1. Free Books (in ALL their formats)

This might sound like a no-brainer, but you can borrow library books for FREE! Who can resist free books? Before spending your money on a book you may love or you may hate, check it out from the library and make sure that it’s a title you want on your bookshelf. The library also carries e-books, audiobooks, and movie adaptations of your favorite book, so you can enjoy great stories in every format.

2. Book Sales

Most public libraries have a corner nook by the main checkout station filled with books for sale. You can look for an old favorite or a new find without having to worry about the price (most books are under $2). All proceeds from these book sales go straight back into the library so they can buy more books for you to check out. Friends of the Library also hosts an annual book sale that you don’t want to miss. The library goes through their excess or old materials including paperbacks, hardcovers, DVDs, and CDs, and sells them all for a deal.

3. Free-Shipping

Have you ever gone to a bookstore only to find they don’t carry the book you want? The cashier will tell you it’s available online…but you’ll have to pay shipping. Libraries often have an interlibrary loan program where they can request books they don’t have in their system from neighboring public libraries. They’ll notify you via email when your requested book is available and they’ll even put it on hold for you to check out.

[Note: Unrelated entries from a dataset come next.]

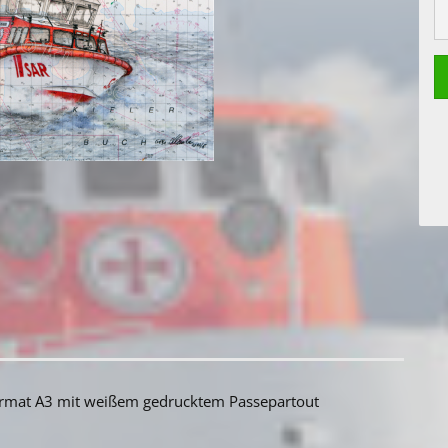
rmat A3 mit weißem gedrucktem Passepartout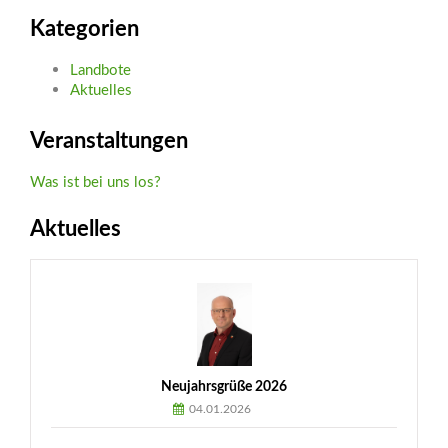
Kategorien
Landbote
Aktuelles
Veranstaltungen
Was ist bei uns los?
Aktuelles
Neujahrsgrüße 2026
04.01.2026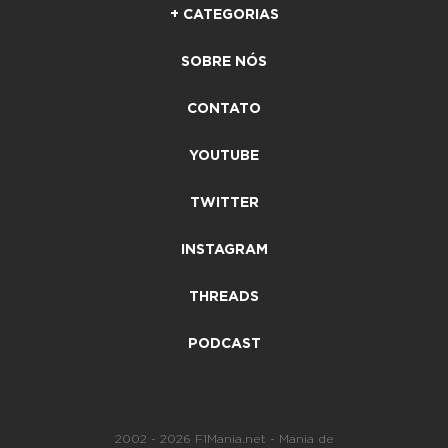
+ CATEGORIAS
SOBRE NÓS
CONTATO
YOUTUBE
TWITTER
INSTAGRAM
THREADS
PODCAST
2002 - 2026 F1Mania.net - Mania de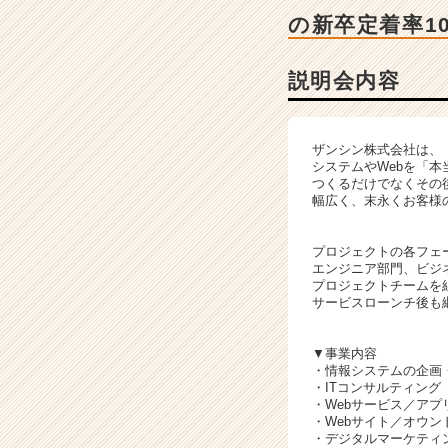
ャ
の新卒定着率1
ー・
成
長
説明会内容
企
業
か
ザンシン株式会社は、
ら
システムやWebを「
ス
つくるだけでなくその
カ
幅広く、末永くお客様の
ウ
ト
プロジェクトの各フェ
が
エンジニア部門、ビジ
届
プロジェクトチームを
サービスローンチ後も
く
就
活
▼事業内容
サ
・情報システムの企画
・ITコンサルティング
イ
・Webサービス／ア
ト
・Webサイト／オウ
チ
・デジタルマーケティ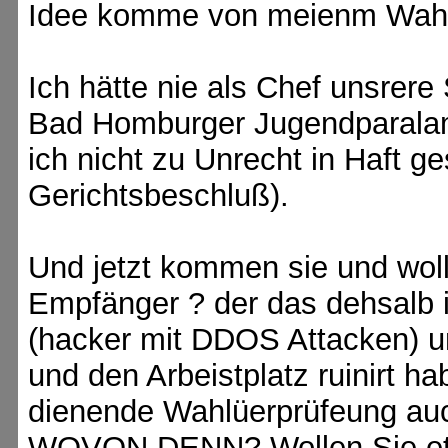
Idee komme von meienm Wahl
Ich hätte nie als Chef unsrere
Bad Homburger Jugendparalamt
ich nicht zu Unrecht in Haft g
Gerichtsbeschluß).
Und jetzt kommen sie und woll
Empfänger ? der das dehsalb i
(hacker mit DDOS Attacken) u
und den Arbeistplatz ruinirt ha
dienende Wahlüerprüfeung auc
WOVON DENN? Wollen Sie etw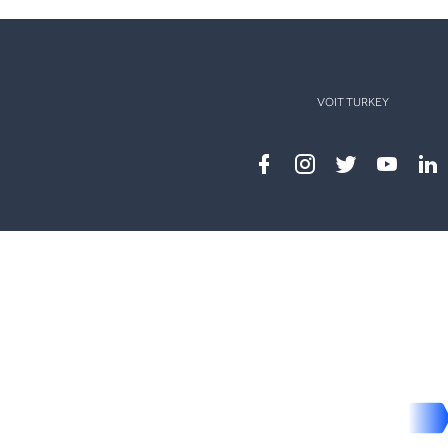
VOIT TURKEY
Facebook
instagram
twitter
youtub
lin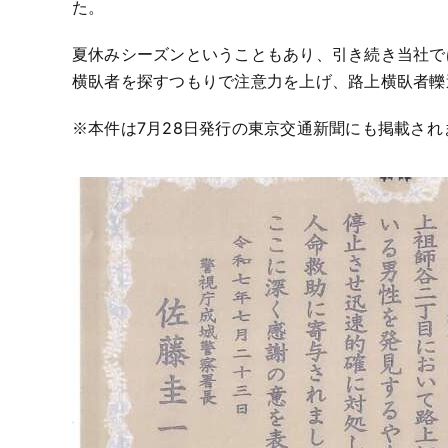
た。
夏休みシーズンということもあり、引き続き当社で
横臥者を探すつもりで注意力を上げ、路上横臥者轢
※本件は7月28日発行の東京交通新聞にも掲載され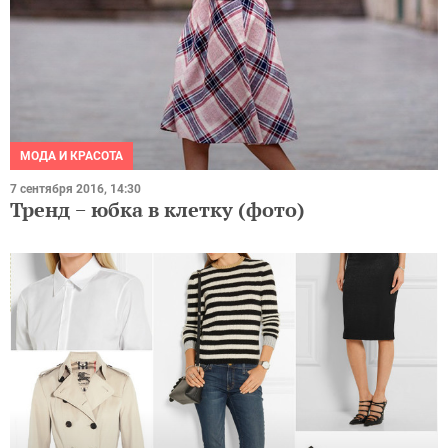
МОДА И КРАСОТА
7 сентября 2016, 14:30
Тренд − юбка в клетку (фото)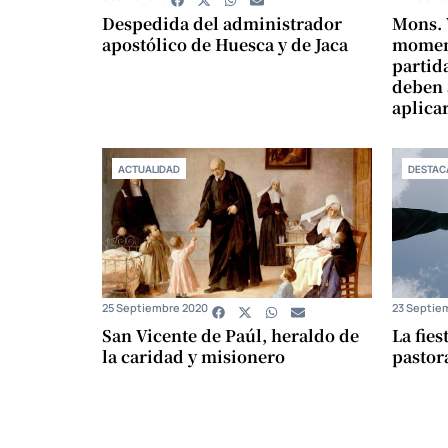
Despedida del administrador
Mons. 
apostólico de Huesca y de Jaca
moment
partid
deben 
aplica
ACTUALIDAD
DESTAC
25 Septiembre 2020
23 Septie
San Vicente de Paúl, heraldo de
La fies
la caridad y misionero
pastora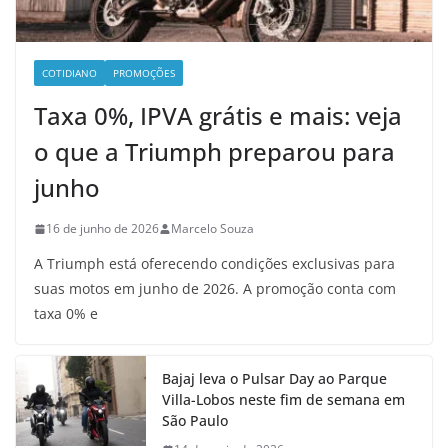
COTIDIANO
PROMOÇÕES
Taxa 0%, IPVA grátis e mais: veja
o que a Triumph preparou para
junho
16 de junho de 2026
Marcelo Souza
A Triumph está oferecendo condições exclusivas para
suas motos em junho de 2026. A promoção conta com
taxa 0% e
Bajaj leva o Pulsar Day ao Parque
Villa-Lobos neste fim de semana em
São Paulo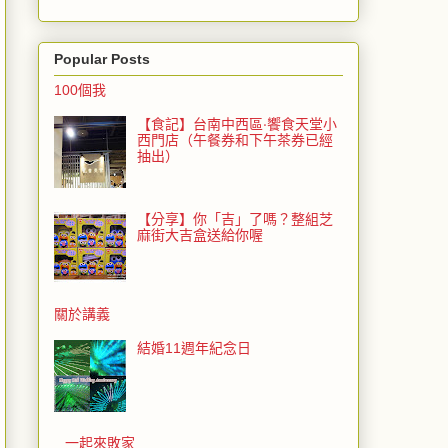
Popular Posts
100個我
【食記】台南中西區‧饗食天堂小
西門店（午餐券和下午茶券已經
抽出）
【分享】你「吉」了嗎？整組芝
麻街大吉盒送給你喔
關於講義
結婚11週年紀念日
一起來敗家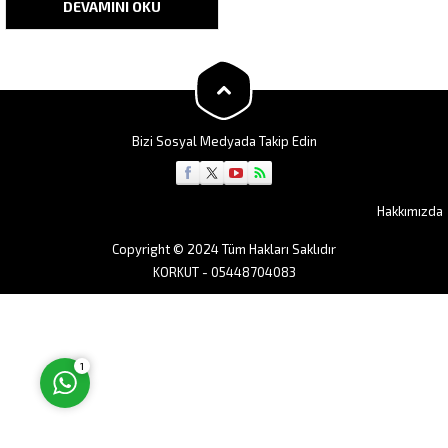
DEVAMINI OKU
tercih edilen epoksi zemin
kaplama sistemi dir. Epoksi
multilayer kaplama
Bizi Sosyal Medyada Takip Edin
Müşteri Temsilcisi
Hakkımızda
Copyright © 2024 Tüm Hakları Saklıdır
KORKUT - 05448704083
Cevap Yaz
1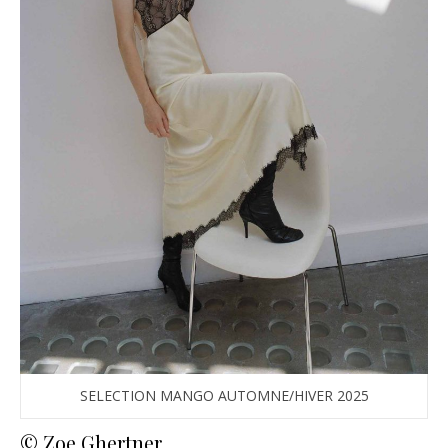
SELECTION MANGO AUTOMNE/HIVER 2025
© Zoe Ghertner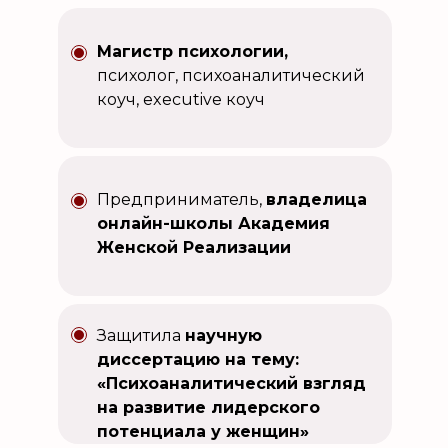
Магистр психологии,
психолог, психоаналитический
коуч, executive коуч
Предприниматель,
владелица
онлайн-школы Академия
Женской Реализации
Защитила
научную
диссертацию на тему:
«Психоаналитический взгляд
на развитие лидерского
потенциала у женщин»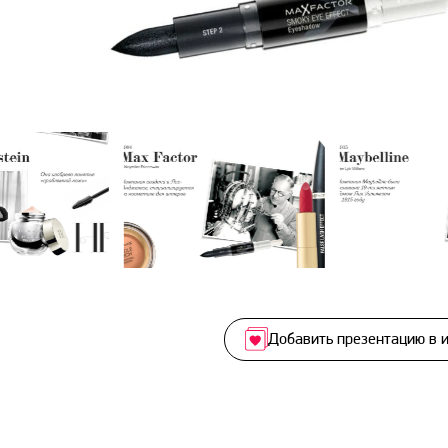
Добавить презентацию в 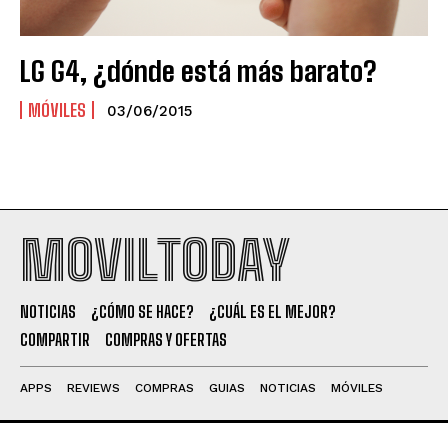
LG G4, ¿dónde está más barato?
MÓVILES
03/06/2015
MOVILTODAY
NOTICIAS
¿CÓMO SE HACE?
¿CUÁL ES EL MEJOR?
COMPARTIR
COMPRAS Y OFERTAS
APPS
REVIEWS
COMPRAS
GUIAS
NOTICIAS
MÓVILES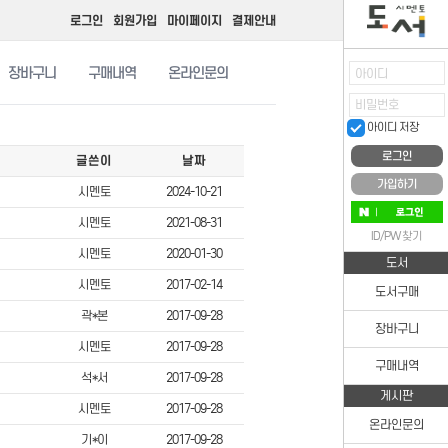
로그인
회원가입
마이페이지
결제안내
장바구니
구매내역
온라인문의
아이디
비밀번호
아이디 저장
글쓴이
날짜
가입하기
시멘토
2024-10-21
시멘토
2021-08-31
ID/PW 찾기
시멘토
2020-01-30
도서
시멘토
2017-02-14
도서구매
곽*본
2017-09-28
장바구니
시멘토
2017-09-28
구매내역
석*서
2017-09-28
게시판
시멘토
2017-09-28
온라인문의
기*이
2017-09-28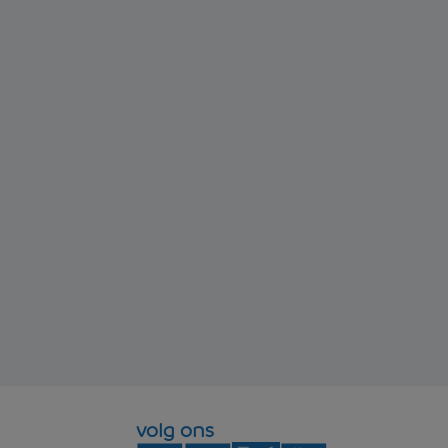
volg ons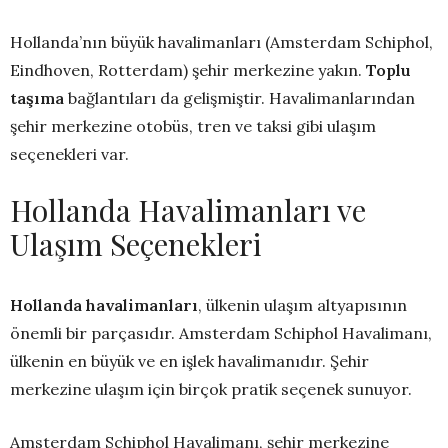
Hollanda’nın büyük havalimanları (Amsterdam Schiphol,
Eindhoven, Rotterdam) şehir merkezine yakın.
Toplu
taşıma
bağlantıları da gelişmiştir. Havalimanlarından
şehir merkezine otobüs, tren ve taksi gibi ulaşım
seçenekleri var.
Hollanda Havalimanları ve
Ulaşım Seçenekleri
Hollanda havalimanları
, ülkenin ulaşım altyapısının
önemli bir parçasıdır. Amsterdam Schiphol Havalimanı,
ülkenin en büyük ve en işlek havalimanıdır. Şehir
merkezine ulaşım için birçok pratik seçenek sunuyor.
Amsterdam Schiphol Havalimanı, şehir merkezine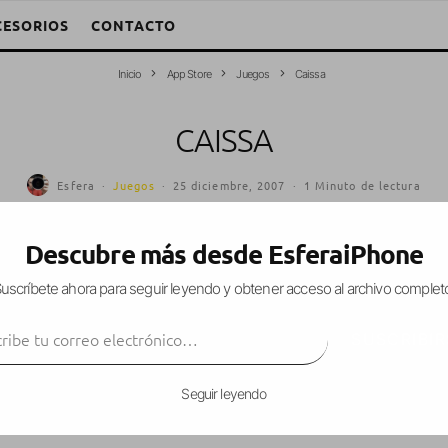
CESORIOS
CONTACTO
Inicio
App Store
Juegos
Caissa
CAISSA
Esfera
·
Juegos
·
25 diciembre, 2007
·
1 Minuto de lectura
Descubre más desde EsferaiPhone
uscríbete ahora para seguir leyendo y obtener acceso al archivo complet
ibe tu correo electrónico…
SUSCRIBIR
Seguir leyendo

4. Programs, Workshops, and Special Events (oh my!)

Libraries are located in the heart of the city, so they’re a great central location for meet-ups. That’s why libraries hosts weekly and monthly scheduled programs. They have everything from story time to book clubs to movie nights to computer classes. Along with their online event calendar, the library will also notify you via email of special events like guest speakers or author signings.

5. Book Launches

Speaking of author signings, public libraries love hosting authors. They’ll hold special events where they have a reading, Q & A, meet and greet, and book signing. Debut and famous authors alike love to support public libraries, so they’ll agree to doing special events there. One day when you publish your own book, keep your local library in mind when deciding on book events.

6. Peace & Quiet Time

You don’t have to have a library card to enjoy the peaceful atmosphere of the library, but how can you be surrounded by all those books and not want to take a few home? If you like spending your free time at the library, you can turn it into a volunteer opportunity. Every public library has a volunteer program that allows you to get up close and personal with the books while giving back to the community. You can volunteer on a daily, weekly, or special occasion basis – like when they host their Friends of the Library Book Sale.

7. Finding New Titles

The library is a treasure chest and sometimes you walk in not knowing what you want to read. I like to wander the aisles and look for books that catch my interest. There are so many books at the library that there are bound to be a few gems you never even knew existed. You might find that an author you enjoy published a sequel book or your favorite genre has a hot new release. If the title on the spine grabs you, pull it off the shelf. If the cover grabs you, read the jacket summary. If the summary grabs you, read the first page. If you got this far, check the book out!

 

The library is a magical place. It’s one of the few places where adventure, horror, romance, and comedy are yours for the choosing. All you need to access it is a library card!